* **What needs to be done**: Render each line of the material below as one string in a JSON array, skipping blank lines. Omit the pictures from your output.

☆ ☆ ☆

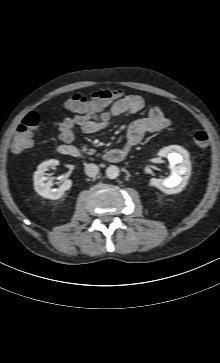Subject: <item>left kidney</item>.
I'll return each instance as SVG.
<instances>
[{
	"label": "left kidney",
	"mask_w": 220,
	"mask_h": 363,
	"mask_svg": "<svg viewBox=\"0 0 220 363\" xmlns=\"http://www.w3.org/2000/svg\"><path fill=\"white\" fill-rule=\"evenodd\" d=\"M159 156L167 157L172 166L171 175L165 179H150V186L168 194L178 193L186 186L191 174L188 152L180 146L171 145L161 149Z\"/></svg>",
	"instance_id": "5707ae66"
}]
</instances>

☆ ☆ ☆

* **Problem solution**:
[
  "Subject: <item>left kidney</item>.",
  "I'll return each instance as SVG.",
  "<instances>",
  "[{",
  "\t\"label\": \"left kidney\",",
  "\t\"mask_w\": 220,",
  "\t\"mask_h\": 363,",
  "\t\"mask_svg\": \"<svg viewBox=\\\"0 0 220 363\\\" xmlns=\\\"http://www.w3.org/2000/svg\\\"><path fill=\\\"white\\\" fill-rule=\\\"evenodd\\\" d=\\\"M159 156L167 157L172 166L171 175L165 179H150V186L168 194L178 193L186 186L191 174L188 152L180 146L171 145L161 149Z\\\"/></svg>\",",
  "\t\"instance_id\": \"5707ae66\"",
  "}]",
  "</instances>"
]